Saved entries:
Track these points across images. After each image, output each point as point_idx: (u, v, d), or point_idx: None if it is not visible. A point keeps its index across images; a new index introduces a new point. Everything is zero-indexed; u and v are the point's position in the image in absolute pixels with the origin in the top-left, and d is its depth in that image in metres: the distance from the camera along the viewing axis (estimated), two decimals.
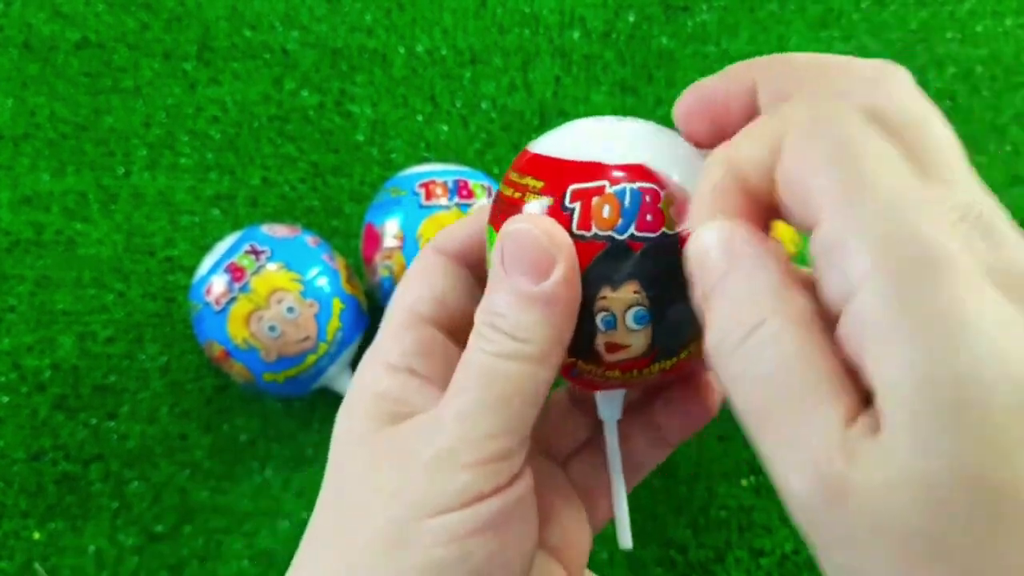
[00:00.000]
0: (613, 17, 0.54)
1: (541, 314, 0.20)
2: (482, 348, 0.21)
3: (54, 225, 0.49)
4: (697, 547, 0.44)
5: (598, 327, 0.21)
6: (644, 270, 0.20)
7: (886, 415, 0.14)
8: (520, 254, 0.20)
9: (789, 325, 0.16)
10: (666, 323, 0.21)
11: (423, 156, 0.51)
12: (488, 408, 0.20)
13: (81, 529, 0.44)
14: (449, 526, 0.19)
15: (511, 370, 0.20)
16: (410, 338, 0.23)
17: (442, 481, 0.20)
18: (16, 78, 0.52)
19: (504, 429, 0.20)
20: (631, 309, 0.21)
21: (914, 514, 0.14)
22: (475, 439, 0.20)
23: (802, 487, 0.15)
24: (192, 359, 0.47)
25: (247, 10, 0.54)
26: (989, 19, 0.54)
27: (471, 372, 0.21)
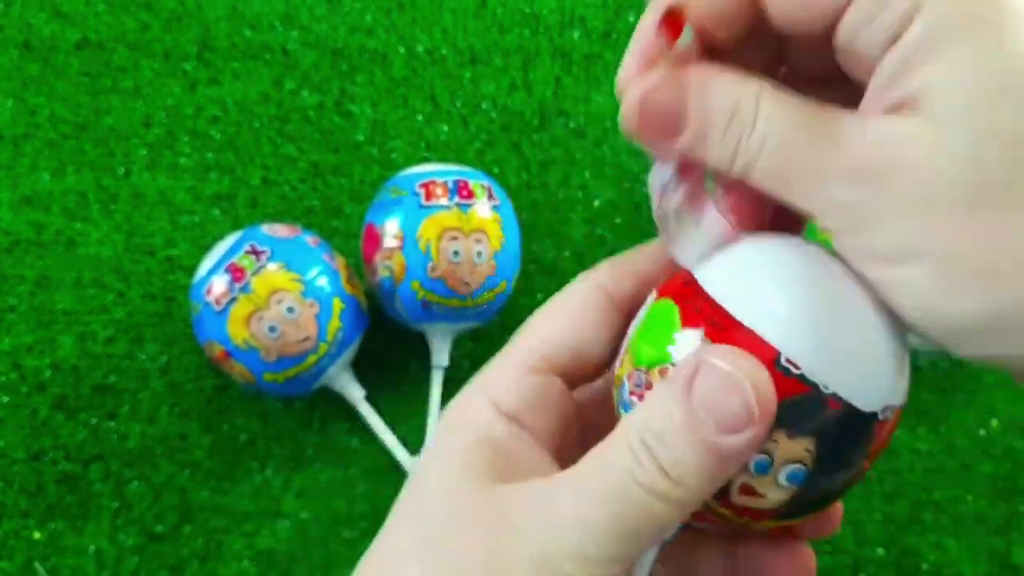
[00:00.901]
0: (613, 17, 0.54)
1: (710, 466, 0.18)
2: (628, 467, 0.18)
3: (54, 225, 0.49)
4: None
5: (748, 468, 0.19)
6: (828, 433, 0.18)
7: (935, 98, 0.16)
8: (716, 397, 0.17)
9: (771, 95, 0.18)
10: (813, 492, 0.19)
11: (423, 156, 0.51)
12: (612, 532, 0.18)
13: (81, 529, 0.44)
14: None
15: (652, 507, 0.18)
16: (530, 385, 0.21)
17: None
18: (16, 78, 0.52)
19: (620, 557, 0.18)
20: (791, 464, 0.19)
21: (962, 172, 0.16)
22: (591, 558, 0.18)
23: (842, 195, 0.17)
24: (192, 359, 0.47)
25: (247, 10, 0.54)
26: None
27: (605, 484, 0.18)
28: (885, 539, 0.43)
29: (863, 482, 0.44)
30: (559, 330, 0.22)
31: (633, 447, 0.18)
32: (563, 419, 0.22)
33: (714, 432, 0.17)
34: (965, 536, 0.43)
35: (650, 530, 0.18)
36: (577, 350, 0.22)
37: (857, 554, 0.43)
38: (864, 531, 0.43)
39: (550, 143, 0.51)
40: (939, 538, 0.43)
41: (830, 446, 0.18)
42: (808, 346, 0.18)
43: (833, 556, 0.43)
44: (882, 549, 0.43)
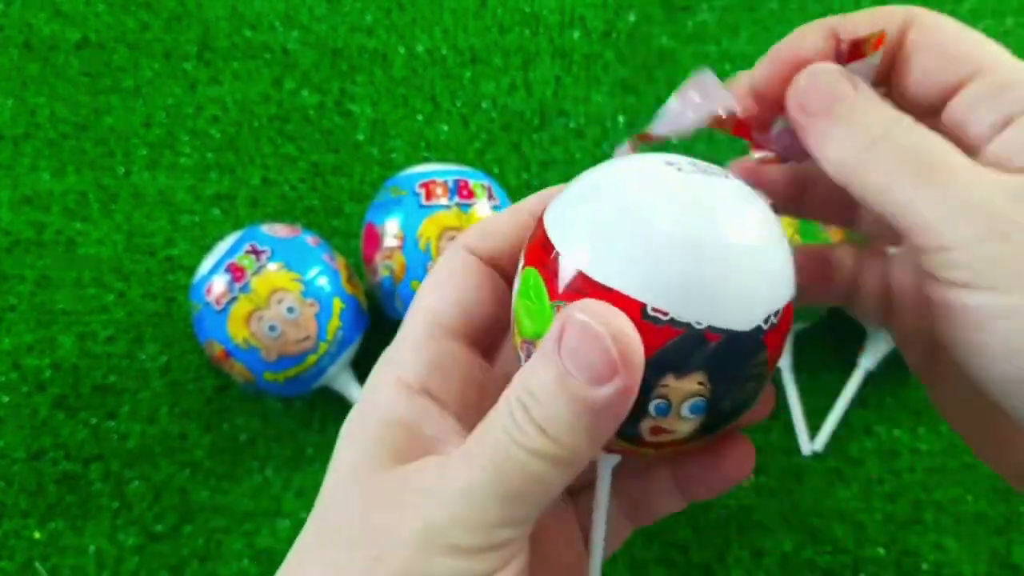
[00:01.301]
0: (613, 17, 0.54)
1: (583, 420, 0.18)
2: (507, 428, 0.18)
3: (54, 225, 0.49)
4: (698, 547, 0.44)
5: (649, 412, 0.19)
6: (716, 363, 0.19)
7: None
8: (581, 351, 0.18)
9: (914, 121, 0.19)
10: (719, 412, 0.20)
11: (423, 156, 0.51)
12: (496, 496, 0.18)
13: (81, 529, 0.44)
14: None
15: (531, 467, 0.18)
16: (430, 352, 0.21)
17: (431, 562, 0.18)
18: (16, 78, 0.52)
19: (514, 520, 0.18)
20: (689, 400, 0.19)
21: None
22: (475, 524, 0.18)
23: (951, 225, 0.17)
24: (192, 359, 0.47)
25: (247, 10, 0.54)
26: (990, 19, 0.54)
27: (486, 451, 0.18)
28: (885, 539, 0.43)
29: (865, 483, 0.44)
30: (443, 297, 0.22)
31: (511, 409, 0.18)
32: (472, 384, 0.22)
33: (584, 386, 0.18)
34: (965, 536, 0.43)
35: (534, 490, 0.18)
36: (465, 311, 0.22)
37: (857, 554, 0.43)
38: (864, 531, 0.43)
39: (550, 143, 0.51)
40: (939, 538, 0.43)
41: (722, 372, 0.19)
42: (669, 291, 0.18)
43: (833, 556, 0.43)
44: (882, 549, 0.43)
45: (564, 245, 0.20)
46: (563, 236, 0.20)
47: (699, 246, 0.18)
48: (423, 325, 0.22)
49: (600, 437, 0.18)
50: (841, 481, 0.44)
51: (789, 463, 0.45)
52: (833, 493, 0.44)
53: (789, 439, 0.45)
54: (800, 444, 0.44)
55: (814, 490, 0.44)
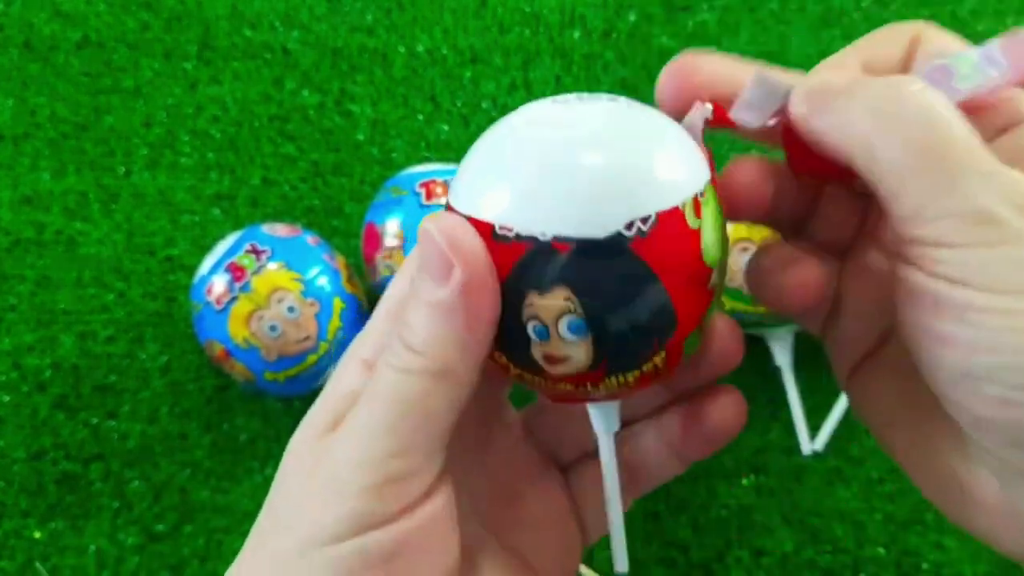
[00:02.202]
0: (614, 16, 0.54)
1: (441, 325, 0.18)
2: (387, 360, 0.19)
3: (54, 225, 0.49)
4: (698, 546, 0.44)
5: (531, 337, 0.19)
6: (574, 274, 0.18)
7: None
8: (426, 258, 0.18)
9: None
10: (609, 334, 0.19)
11: (424, 156, 0.51)
12: (382, 427, 0.18)
13: (82, 528, 0.44)
14: (339, 559, 0.18)
15: (408, 386, 0.18)
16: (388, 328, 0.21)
17: (334, 507, 0.18)
18: (16, 78, 0.52)
19: (403, 448, 0.18)
20: (563, 318, 0.18)
21: None
22: (367, 460, 0.18)
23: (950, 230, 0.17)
24: (192, 359, 0.47)
25: (247, 9, 0.54)
26: (990, 19, 0.54)
27: (373, 387, 0.19)
28: (885, 539, 0.43)
29: (865, 483, 0.43)
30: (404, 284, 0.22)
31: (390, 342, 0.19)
32: None
33: (430, 289, 0.18)
34: (966, 536, 0.43)
35: (423, 411, 0.18)
36: None
37: (857, 554, 0.43)
38: (864, 531, 0.43)
39: None
40: (939, 538, 0.43)
41: (586, 285, 0.18)
42: (514, 208, 0.18)
43: (833, 556, 0.43)
44: (882, 549, 0.43)
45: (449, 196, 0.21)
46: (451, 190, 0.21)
47: (543, 161, 0.18)
48: (384, 309, 0.22)
49: (467, 344, 0.18)
50: (841, 481, 0.44)
51: (789, 463, 0.45)
52: (833, 493, 0.44)
53: (789, 438, 0.45)
54: (800, 443, 0.44)
55: (814, 490, 0.44)
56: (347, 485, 0.18)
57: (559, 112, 0.20)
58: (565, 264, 0.18)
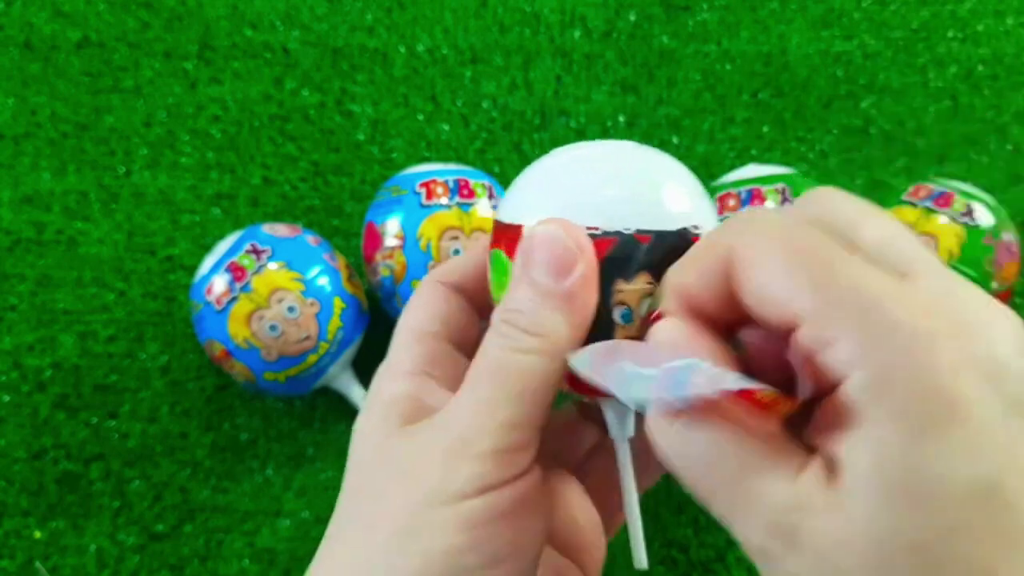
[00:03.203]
0: (614, 16, 0.54)
1: (560, 310, 0.21)
2: (498, 343, 0.21)
3: (55, 224, 0.49)
4: (698, 546, 0.44)
5: (616, 322, 0.22)
6: (655, 261, 0.21)
7: (849, 477, 0.16)
8: (543, 253, 0.21)
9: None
10: None
11: (424, 155, 0.51)
12: (504, 399, 0.20)
13: (82, 528, 0.44)
14: (463, 514, 0.20)
15: (527, 363, 0.21)
16: (421, 349, 0.24)
17: (457, 469, 0.20)
18: (17, 77, 0.52)
19: (519, 421, 0.20)
20: (644, 300, 0.22)
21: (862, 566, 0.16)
22: (491, 429, 0.20)
23: (760, 540, 0.17)
24: (193, 358, 0.47)
25: (248, 9, 0.54)
26: (990, 18, 0.54)
27: (486, 366, 0.21)
28: None
29: None
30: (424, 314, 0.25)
31: (499, 329, 0.21)
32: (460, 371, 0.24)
33: (550, 281, 0.21)
34: None
35: (532, 385, 0.21)
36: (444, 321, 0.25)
37: None
38: None
39: (551, 143, 0.51)
40: None
41: (663, 269, 0.21)
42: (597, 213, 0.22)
43: None
44: None
45: (511, 217, 0.23)
46: (510, 212, 0.24)
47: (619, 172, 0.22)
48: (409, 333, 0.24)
49: (578, 326, 0.21)
50: None
51: None
52: None
53: None
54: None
55: None
56: (471, 449, 0.20)
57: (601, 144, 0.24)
58: (647, 252, 0.21)
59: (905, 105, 0.52)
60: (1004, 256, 0.42)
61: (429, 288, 0.25)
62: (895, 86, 0.53)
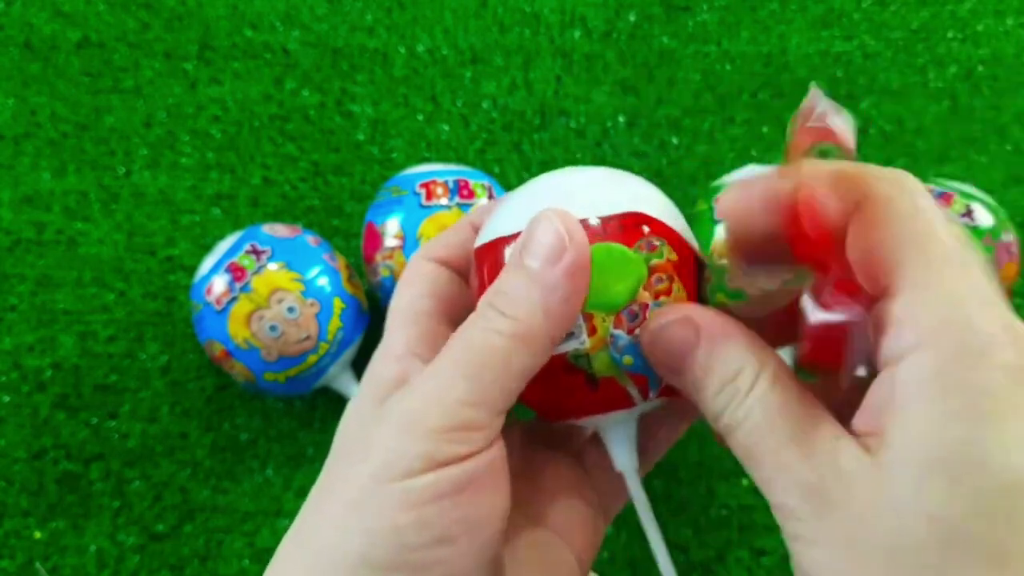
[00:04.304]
0: (614, 16, 0.54)
1: (538, 295, 0.21)
2: (473, 323, 0.21)
3: (55, 224, 0.49)
4: (698, 546, 0.44)
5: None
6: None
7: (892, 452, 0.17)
8: (536, 238, 0.21)
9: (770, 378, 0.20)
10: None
11: (424, 156, 0.51)
12: (462, 376, 0.20)
13: (82, 528, 0.44)
14: (410, 491, 0.19)
15: (493, 343, 0.20)
16: (413, 329, 0.24)
17: (407, 444, 0.20)
18: (17, 77, 0.52)
19: (474, 400, 0.20)
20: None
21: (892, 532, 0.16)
22: (444, 404, 0.20)
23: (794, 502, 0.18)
24: (193, 358, 0.47)
25: (248, 9, 0.54)
26: (990, 18, 0.54)
27: (456, 343, 0.21)
28: None
29: None
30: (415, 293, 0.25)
31: (480, 310, 0.21)
32: None
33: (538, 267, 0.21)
34: None
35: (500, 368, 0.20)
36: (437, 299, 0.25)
37: None
38: None
39: (551, 143, 0.51)
40: None
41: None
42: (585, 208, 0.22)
43: None
44: None
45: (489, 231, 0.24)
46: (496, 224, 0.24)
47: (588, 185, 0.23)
48: (402, 314, 0.24)
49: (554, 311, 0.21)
50: None
51: None
52: None
53: None
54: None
55: None
56: (421, 425, 0.20)
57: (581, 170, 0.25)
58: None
59: (905, 105, 0.52)
60: (1004, 257, 0.42)
61: (418, 266, 0.25)
62: (895, 86, 0.53)
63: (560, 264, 0.21)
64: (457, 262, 0.26)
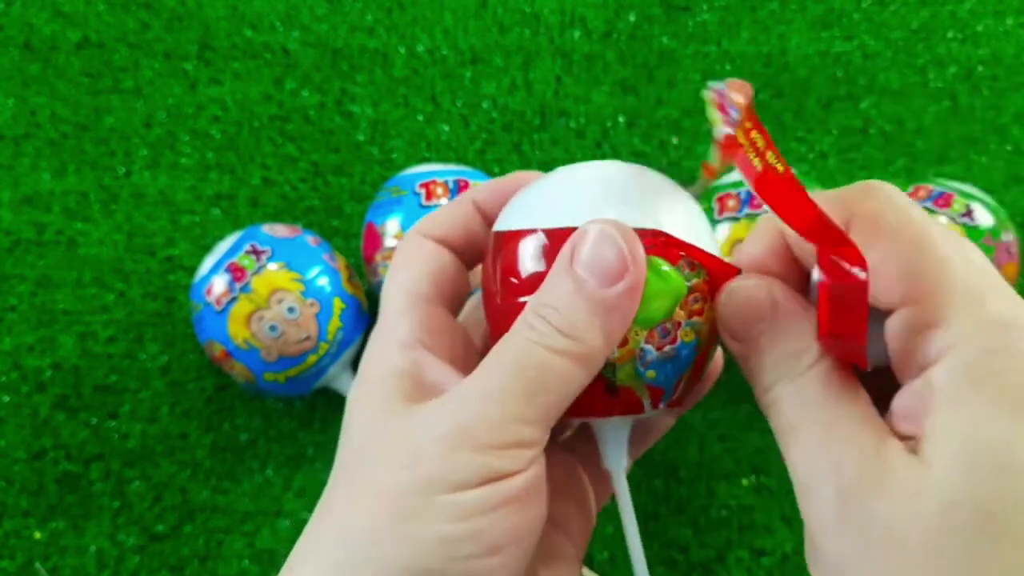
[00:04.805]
0: (614, 17, 0.54)
1: (598, 318, 0.20)
2: (526, 335, 0.20)
3: (55, 225, 0.49)
4: (698, 546, 0.44)
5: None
6: None
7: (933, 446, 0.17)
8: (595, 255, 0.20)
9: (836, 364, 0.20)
10: None
11: (424, 156, 0.51)
12: (519, 393, 0.20)
13: (82, 528, 0.44)
14: (462, 504, 0.19)
15: (552, 363, 0.20)
16: (416, 316, 0.23)
17: (460, 459, 0.19)
18: (17, 78, 0.52)
19: (531, 418, 0.20)
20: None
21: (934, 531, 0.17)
22: (499, 421, 0.20)
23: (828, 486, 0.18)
24: (193, 359, 0.47)
25: (248, 10, 0.54)
26: (990, 19, 0.54)
27: (507, 355, 0.20)
28: None
29: None
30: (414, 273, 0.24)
31: (530, 321, 0.20)
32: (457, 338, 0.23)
33: (597, 288, 0.20)
34: None
35: (554, 386, 0.20)
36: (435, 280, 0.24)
37: None
38: None
39: (551, 143, 0.51)
40: None
41: None
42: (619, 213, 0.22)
43: None
44: None
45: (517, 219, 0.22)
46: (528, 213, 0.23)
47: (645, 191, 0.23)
48: (403, 297, 0.23)
49: (614, 334, 0.20)
50: None
51: None
52: None
53: None
54: None
55: None
56: (475, 440, 0.19)
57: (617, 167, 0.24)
58: None
59: (905, 105, 0.52)
60: (1003, 257, 0.42)
61: (416, 245, 0.24)
62: (895, 86, 0.53)
63: (621, 284, 0.20)
64: (456, 242, 0.25)
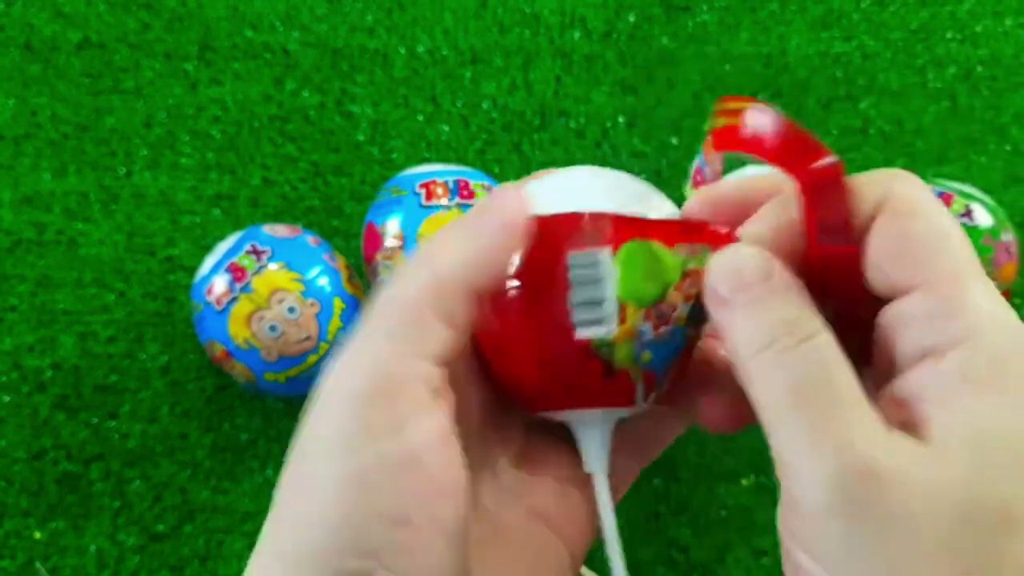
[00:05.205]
0: (614, 17, 0.54)
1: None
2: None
3: (55, 225, 0.49)
4: (698, 546, 0.44)
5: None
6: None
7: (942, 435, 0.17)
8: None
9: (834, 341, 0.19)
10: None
11: (424, 156, 0.51)
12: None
13: (82, 528, 0.44)
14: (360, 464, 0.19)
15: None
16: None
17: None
18: (18, 78, 0.52)
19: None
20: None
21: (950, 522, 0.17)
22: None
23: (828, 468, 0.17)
24: (193, 359, 0.47)
25: (248, 10, 0.54)
26: (989, 19, 0.54)
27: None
28: None
29: None
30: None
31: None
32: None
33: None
34: None
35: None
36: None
37: None
38: None
39: (550, 143, 0.51)
40: None
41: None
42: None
43: None
44: None
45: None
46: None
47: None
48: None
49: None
50: None
51: None
52: None
53: None
54: None
55: None
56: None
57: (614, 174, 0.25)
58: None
59: (904, 106, 0.52)
60: (1003, 257, 0.42)
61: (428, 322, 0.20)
62: (894, 87, 0.53)
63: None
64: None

WHAT IS REQUIRED:
Look above for the line containing "6: (644, 270, 0.20)", then copy exactly from it through the line containing "31: (633, 447, 0.18)", keeping both and leaving out pictures. Add nothing else.

SOLUTION:
6: (644, 270, 0.20)
7: (886, 415, 0.14)
8: (520, 254, 0.20)
9: (789, 325, 0.16)
10: (666, 323, 0.21)
11: (423, 156, 0.51)
12: (488, 408, 0.20)
13: (81, 529, 0.44)
14: (449, 526, 0.19)
15: (511, 370, 0.20)
16: (410, 338, 0.23)
17: (442, 481, 0.20)
18: (16, 78, 0.52)
19: (504, 429, 0.20)
20: (631, 309, 0.21)
21: (914, 514, 0.14)
22: (475, 439, 0.20)
23: (802, 487, 0.15)
24: (192, 359, 0.47)
25: (247, 10, 0.54)
26: (989, 19, 0.54)
27: (471, 372, 0.21)
[00:00.901]
0: (613, 17, 0.54)
1: (710, 466, 0.18)
2: (628, 467, 0.18)
3: (54, 225, 0.49)
4: None
5: (748, 468, 0.19)
6: (828, 433, 0.18)
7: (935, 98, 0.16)
8: (716, 397, 0.17)
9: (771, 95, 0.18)
10: (813, 492, 0.19)
11: (423, 156, 0.51)
12: (612, 532, 0.18)
13: (81, 529, 0.44)
14: None
15: (652, 507, 0.18)
16: (530, 385, 0.21)
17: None
18: (16, 78, 0.52)
19: (620, 557, 0.18)
20: (791, 464, 0.19)
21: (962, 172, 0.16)
22: (591, 558, 0.18)
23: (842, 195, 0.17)
24: (192, 359, 0.47)
25: (247, 10, 0.54)
26: None
27: (605, 484, 0.18)
28: (885, 539, 0.43)
29: (863, 482, 0.44)
30: (559, 330, 0.22)
31: (633, 447, 0.18)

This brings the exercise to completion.